• [What the task asks]:
Return exactly the span of lines in the following data that opens with the line containing "input [3:0] E_rB;" and closes with the line containing "M_valE<=e_valE;". Include nothing else.

• [Supplied material]:
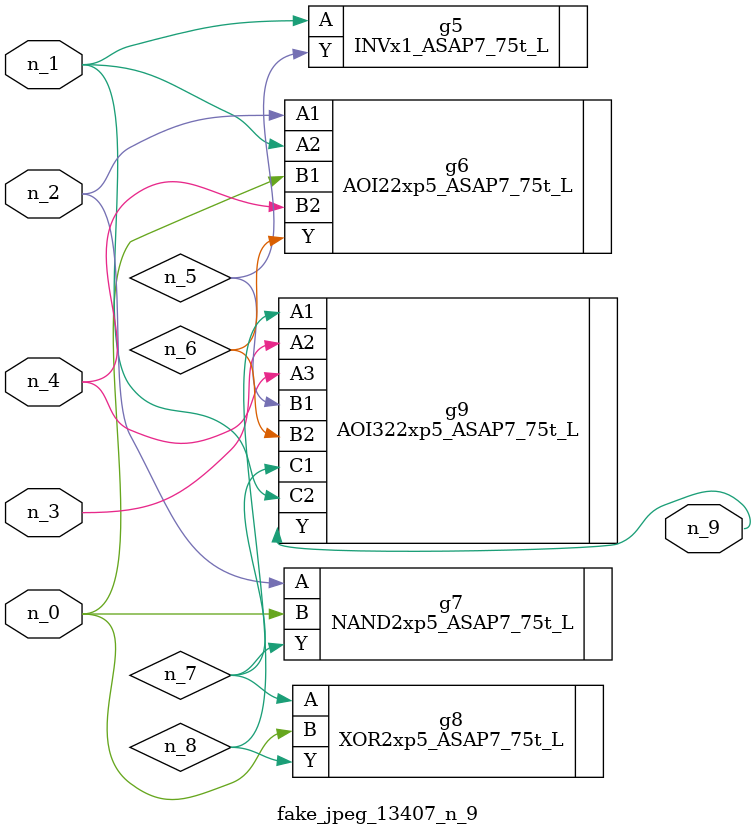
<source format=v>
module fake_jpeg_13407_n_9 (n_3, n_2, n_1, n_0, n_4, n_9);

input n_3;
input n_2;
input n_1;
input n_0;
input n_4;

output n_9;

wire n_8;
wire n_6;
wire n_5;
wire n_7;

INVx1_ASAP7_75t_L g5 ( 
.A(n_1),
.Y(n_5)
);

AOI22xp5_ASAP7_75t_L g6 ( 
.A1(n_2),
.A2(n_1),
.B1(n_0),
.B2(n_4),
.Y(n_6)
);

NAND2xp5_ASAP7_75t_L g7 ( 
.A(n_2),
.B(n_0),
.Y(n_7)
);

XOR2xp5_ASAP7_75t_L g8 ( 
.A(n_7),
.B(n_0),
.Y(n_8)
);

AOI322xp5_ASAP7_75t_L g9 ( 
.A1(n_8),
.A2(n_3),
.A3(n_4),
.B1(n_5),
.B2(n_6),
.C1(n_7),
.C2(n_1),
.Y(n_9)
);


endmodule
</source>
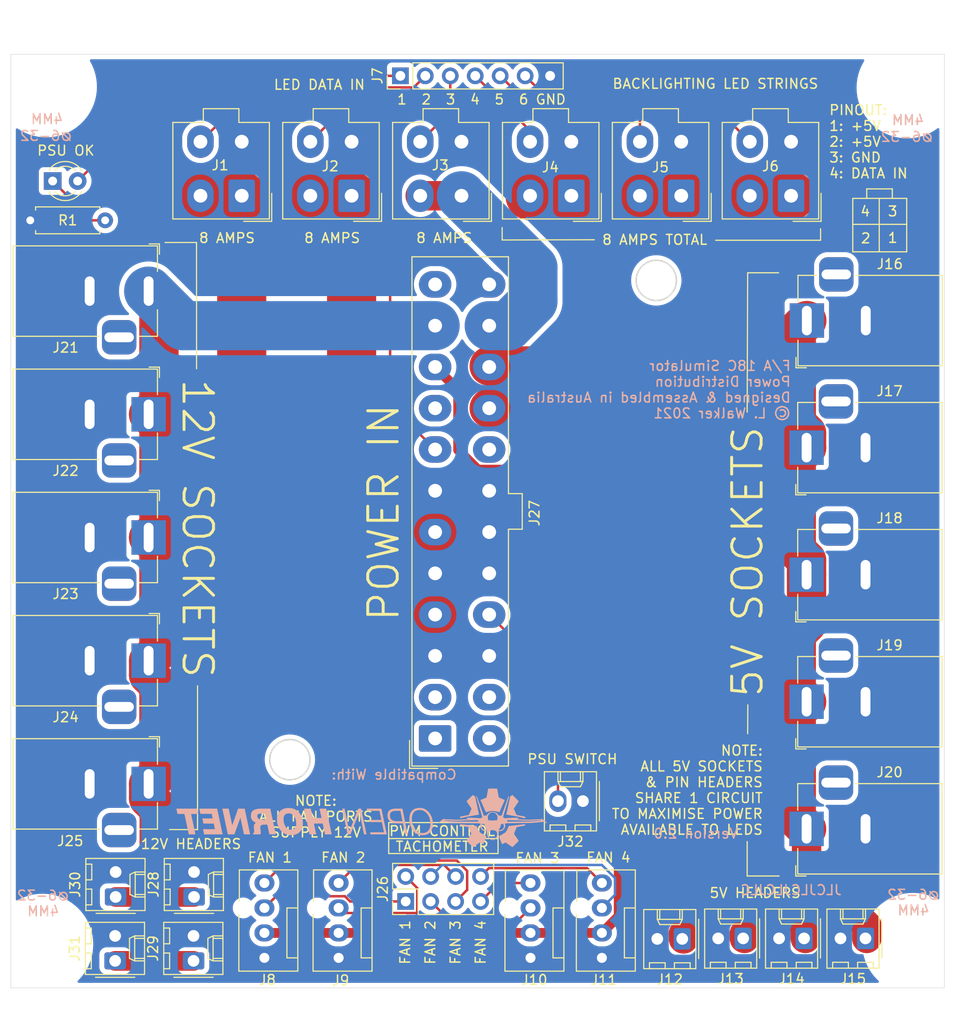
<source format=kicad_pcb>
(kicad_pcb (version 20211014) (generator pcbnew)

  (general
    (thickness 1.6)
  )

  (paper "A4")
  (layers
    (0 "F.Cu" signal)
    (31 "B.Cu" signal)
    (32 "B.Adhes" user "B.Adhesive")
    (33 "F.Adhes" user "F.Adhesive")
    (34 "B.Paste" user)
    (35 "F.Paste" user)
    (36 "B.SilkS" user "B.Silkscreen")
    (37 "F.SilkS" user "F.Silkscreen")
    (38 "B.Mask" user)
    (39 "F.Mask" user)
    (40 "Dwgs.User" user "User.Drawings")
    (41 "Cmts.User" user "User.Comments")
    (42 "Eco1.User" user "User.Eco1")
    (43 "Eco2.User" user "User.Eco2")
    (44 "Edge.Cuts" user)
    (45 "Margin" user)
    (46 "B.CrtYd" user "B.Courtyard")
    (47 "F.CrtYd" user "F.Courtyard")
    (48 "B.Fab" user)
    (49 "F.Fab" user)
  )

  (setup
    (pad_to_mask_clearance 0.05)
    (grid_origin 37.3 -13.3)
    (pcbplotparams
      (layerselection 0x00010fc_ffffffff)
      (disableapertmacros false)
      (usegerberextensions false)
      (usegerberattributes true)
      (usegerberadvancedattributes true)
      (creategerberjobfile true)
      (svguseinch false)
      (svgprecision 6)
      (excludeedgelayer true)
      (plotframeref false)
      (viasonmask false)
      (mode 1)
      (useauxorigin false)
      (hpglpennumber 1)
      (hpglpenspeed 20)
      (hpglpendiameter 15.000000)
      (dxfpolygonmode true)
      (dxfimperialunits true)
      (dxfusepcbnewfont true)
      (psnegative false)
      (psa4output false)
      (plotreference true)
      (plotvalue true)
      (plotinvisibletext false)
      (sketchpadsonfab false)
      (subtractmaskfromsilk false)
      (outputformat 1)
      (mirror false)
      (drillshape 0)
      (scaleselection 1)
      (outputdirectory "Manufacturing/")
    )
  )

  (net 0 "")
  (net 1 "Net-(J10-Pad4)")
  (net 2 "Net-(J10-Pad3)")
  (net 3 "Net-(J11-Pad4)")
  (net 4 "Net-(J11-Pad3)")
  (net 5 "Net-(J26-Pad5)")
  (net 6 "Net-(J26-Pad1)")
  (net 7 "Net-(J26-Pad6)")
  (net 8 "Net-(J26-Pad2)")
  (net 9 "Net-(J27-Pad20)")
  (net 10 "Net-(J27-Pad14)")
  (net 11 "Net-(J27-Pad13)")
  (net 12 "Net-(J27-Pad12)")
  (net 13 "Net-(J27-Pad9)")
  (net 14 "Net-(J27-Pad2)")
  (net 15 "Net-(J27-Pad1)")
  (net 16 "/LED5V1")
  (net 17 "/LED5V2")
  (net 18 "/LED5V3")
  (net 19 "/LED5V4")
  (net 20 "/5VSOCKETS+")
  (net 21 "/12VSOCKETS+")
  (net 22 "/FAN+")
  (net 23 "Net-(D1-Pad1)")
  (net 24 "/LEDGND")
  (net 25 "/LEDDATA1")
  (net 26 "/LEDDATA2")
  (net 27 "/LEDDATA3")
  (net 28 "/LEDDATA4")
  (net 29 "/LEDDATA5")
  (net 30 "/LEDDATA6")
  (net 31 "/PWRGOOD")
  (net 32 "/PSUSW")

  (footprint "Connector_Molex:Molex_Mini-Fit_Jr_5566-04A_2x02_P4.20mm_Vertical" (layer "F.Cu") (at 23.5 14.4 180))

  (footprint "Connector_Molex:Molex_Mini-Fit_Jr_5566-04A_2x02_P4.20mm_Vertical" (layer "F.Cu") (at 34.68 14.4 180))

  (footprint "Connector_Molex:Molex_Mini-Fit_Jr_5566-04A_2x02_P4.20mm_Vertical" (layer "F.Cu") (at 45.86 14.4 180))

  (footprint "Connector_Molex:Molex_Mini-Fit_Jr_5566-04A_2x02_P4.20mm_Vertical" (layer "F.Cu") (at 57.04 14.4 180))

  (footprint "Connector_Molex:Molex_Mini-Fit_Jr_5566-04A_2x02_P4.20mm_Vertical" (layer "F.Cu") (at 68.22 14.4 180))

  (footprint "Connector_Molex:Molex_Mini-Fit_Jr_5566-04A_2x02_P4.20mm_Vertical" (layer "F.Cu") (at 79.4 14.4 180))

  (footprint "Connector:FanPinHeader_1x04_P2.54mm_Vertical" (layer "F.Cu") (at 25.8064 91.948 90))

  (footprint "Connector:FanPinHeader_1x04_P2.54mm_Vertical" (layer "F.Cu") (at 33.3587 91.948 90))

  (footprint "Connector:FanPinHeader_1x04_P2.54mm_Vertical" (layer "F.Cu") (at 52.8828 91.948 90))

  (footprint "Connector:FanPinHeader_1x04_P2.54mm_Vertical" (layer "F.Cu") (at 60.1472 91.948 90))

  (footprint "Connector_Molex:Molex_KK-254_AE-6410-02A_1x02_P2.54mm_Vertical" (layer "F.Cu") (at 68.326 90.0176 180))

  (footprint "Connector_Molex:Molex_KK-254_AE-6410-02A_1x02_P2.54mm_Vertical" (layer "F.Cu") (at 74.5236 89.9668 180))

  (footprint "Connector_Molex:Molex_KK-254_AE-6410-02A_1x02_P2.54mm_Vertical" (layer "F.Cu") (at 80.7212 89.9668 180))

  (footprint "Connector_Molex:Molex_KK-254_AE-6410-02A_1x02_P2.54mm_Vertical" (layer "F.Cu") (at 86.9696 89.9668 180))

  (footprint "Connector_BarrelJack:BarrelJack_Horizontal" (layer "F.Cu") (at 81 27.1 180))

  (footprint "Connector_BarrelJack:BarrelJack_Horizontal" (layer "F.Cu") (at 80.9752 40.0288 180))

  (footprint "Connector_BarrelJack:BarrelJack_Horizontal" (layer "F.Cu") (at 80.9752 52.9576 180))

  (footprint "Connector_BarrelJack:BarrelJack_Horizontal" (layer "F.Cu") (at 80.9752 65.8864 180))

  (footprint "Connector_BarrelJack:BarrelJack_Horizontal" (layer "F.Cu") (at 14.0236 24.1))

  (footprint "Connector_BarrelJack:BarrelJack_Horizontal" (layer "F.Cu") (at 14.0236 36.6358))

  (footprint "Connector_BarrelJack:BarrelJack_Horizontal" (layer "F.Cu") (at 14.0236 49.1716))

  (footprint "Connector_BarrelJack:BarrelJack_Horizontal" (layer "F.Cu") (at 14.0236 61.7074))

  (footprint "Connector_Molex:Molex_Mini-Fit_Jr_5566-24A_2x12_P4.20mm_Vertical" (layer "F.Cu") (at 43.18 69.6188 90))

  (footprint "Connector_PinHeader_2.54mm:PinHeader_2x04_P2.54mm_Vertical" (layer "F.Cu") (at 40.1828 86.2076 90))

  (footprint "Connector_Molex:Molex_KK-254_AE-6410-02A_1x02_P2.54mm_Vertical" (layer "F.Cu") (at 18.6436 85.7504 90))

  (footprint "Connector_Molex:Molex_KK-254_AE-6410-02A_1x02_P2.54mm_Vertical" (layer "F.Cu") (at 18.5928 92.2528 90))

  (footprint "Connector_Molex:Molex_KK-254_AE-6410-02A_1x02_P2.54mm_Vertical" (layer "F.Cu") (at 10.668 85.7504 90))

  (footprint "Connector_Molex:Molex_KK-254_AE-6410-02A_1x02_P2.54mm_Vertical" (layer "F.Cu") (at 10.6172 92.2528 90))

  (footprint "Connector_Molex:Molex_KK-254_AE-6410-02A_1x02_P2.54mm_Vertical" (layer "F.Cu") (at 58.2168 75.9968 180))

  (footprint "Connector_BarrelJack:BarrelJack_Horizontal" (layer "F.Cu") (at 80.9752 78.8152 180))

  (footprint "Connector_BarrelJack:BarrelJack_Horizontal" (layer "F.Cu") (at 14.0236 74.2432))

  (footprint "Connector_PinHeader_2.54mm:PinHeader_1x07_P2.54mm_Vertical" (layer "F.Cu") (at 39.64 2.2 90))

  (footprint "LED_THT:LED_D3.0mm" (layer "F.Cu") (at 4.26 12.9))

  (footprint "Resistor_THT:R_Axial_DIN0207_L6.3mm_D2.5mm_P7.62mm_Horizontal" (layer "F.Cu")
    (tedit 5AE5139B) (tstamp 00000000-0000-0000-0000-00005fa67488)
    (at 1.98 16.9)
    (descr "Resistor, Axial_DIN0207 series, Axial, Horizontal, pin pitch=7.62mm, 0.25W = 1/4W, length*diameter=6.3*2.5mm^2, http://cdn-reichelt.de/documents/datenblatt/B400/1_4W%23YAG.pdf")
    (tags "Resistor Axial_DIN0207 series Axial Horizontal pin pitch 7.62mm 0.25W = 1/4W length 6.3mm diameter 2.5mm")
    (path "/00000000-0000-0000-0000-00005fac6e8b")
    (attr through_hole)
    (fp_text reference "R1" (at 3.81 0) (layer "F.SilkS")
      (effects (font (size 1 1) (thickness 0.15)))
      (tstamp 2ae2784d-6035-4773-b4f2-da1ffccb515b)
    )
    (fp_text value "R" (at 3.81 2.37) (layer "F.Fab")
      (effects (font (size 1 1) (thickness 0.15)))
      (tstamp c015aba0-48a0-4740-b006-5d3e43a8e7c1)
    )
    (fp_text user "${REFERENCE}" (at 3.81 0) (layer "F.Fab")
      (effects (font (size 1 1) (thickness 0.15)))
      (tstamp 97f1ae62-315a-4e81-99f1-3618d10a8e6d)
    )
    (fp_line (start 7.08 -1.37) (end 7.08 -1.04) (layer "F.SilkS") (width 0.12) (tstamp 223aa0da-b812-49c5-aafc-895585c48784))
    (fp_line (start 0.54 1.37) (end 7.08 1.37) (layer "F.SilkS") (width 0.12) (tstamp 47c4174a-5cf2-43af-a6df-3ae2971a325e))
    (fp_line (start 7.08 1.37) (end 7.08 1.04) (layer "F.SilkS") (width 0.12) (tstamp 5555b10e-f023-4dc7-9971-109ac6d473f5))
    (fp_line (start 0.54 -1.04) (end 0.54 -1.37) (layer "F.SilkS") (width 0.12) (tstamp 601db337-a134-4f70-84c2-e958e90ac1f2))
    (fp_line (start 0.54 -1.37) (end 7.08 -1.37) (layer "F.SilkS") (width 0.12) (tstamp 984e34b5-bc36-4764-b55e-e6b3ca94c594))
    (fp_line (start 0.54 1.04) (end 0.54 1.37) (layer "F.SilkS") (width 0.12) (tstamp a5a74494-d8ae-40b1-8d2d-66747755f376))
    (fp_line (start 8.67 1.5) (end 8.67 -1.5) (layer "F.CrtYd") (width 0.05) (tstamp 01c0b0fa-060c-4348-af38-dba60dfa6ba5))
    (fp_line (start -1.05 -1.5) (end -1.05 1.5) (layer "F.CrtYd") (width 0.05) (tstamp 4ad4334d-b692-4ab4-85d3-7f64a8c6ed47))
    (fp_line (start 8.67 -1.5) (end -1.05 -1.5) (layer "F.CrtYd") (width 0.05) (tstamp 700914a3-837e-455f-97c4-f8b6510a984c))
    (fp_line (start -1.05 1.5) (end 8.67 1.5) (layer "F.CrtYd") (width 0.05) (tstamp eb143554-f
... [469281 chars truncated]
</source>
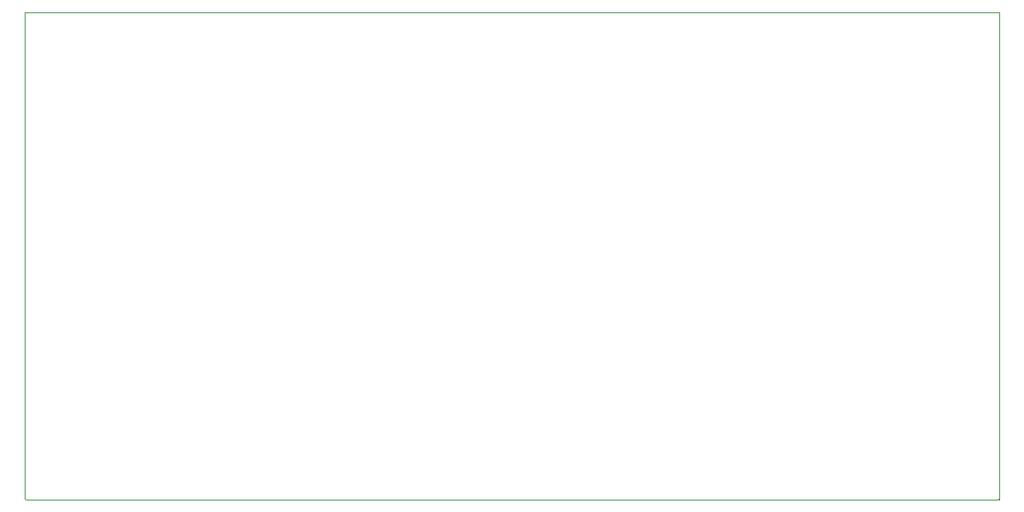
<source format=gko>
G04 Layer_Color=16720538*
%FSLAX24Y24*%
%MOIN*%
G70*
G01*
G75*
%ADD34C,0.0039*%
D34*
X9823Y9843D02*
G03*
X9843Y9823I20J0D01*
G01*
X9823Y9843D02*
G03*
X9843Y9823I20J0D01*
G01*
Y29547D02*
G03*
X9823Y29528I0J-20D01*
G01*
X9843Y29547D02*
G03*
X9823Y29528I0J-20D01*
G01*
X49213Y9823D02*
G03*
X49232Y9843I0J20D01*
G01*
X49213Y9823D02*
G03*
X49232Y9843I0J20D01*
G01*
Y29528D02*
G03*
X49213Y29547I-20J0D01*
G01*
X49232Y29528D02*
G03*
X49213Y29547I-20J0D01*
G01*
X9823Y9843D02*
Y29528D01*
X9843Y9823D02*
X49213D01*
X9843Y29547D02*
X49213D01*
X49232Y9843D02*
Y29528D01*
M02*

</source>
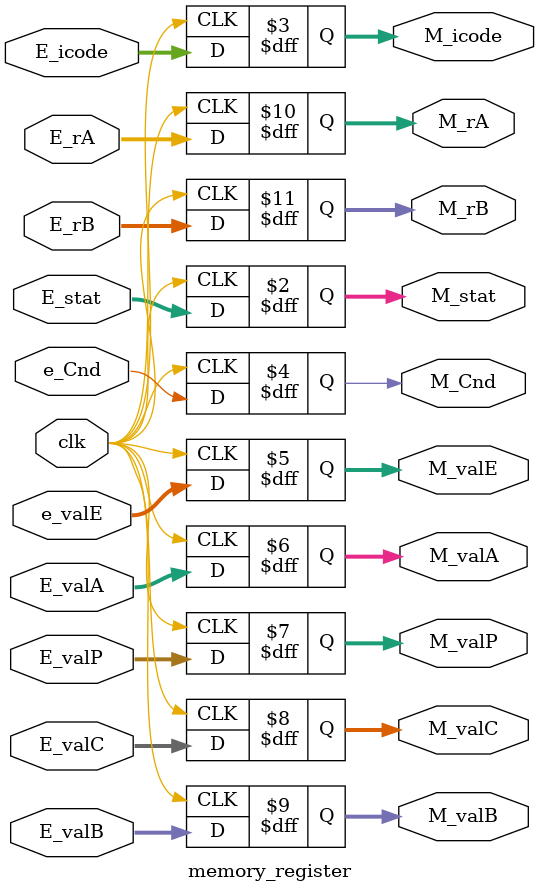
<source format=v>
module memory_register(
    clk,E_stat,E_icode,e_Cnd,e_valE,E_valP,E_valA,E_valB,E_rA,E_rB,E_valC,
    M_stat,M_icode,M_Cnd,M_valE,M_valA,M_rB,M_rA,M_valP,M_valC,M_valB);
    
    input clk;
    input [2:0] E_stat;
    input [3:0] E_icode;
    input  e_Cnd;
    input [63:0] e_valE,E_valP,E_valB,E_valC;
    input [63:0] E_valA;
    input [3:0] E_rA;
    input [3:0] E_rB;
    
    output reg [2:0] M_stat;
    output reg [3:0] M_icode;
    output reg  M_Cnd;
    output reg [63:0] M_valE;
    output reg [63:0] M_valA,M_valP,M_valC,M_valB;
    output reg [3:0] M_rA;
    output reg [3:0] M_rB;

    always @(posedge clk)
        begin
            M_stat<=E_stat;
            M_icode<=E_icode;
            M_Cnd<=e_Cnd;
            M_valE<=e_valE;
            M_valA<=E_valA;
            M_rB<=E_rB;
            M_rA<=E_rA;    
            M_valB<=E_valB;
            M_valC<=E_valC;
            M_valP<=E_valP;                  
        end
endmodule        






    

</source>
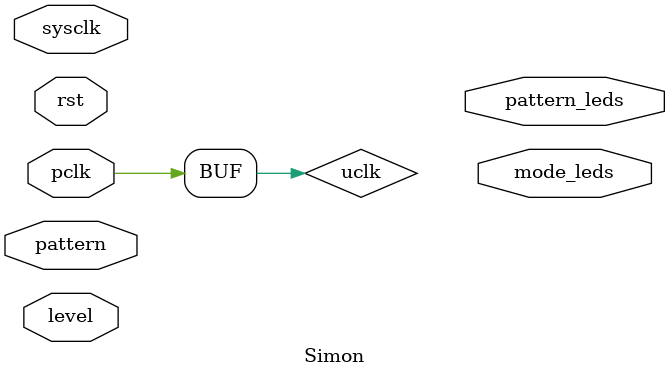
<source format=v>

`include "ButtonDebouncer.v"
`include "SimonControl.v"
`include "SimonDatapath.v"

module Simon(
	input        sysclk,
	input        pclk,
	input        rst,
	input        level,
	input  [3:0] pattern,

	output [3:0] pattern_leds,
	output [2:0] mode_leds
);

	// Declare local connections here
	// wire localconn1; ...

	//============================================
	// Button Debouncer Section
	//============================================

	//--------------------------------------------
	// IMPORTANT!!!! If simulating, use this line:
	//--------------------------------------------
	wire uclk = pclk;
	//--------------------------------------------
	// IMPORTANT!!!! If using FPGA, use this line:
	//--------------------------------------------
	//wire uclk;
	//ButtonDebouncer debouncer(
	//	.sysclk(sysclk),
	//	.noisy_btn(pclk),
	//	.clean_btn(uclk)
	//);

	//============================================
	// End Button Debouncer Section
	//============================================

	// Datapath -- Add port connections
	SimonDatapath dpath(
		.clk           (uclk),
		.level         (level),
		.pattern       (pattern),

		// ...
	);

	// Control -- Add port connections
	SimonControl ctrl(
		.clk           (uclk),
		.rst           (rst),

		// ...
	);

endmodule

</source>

• [Your response]:
    input [3:0] E_rB;
    
    output reg [2:0] M_stat;
    output reg [3:0] M_icode;
    output reg  M_Cnd;
    output reg [63:0] M_valE;
    output reg [63:0] M_valA,M_valP,M_valC,M_valB;
    output reg [3:0] M_rA;
    output reg [3:0] M_rB;

    always @(posedge clk)
        begin
            M_stat<=E_stat;
            M_icode<=E_icode;
            M_Cnd<=e_Cnd;
            M_valE<=e_valE;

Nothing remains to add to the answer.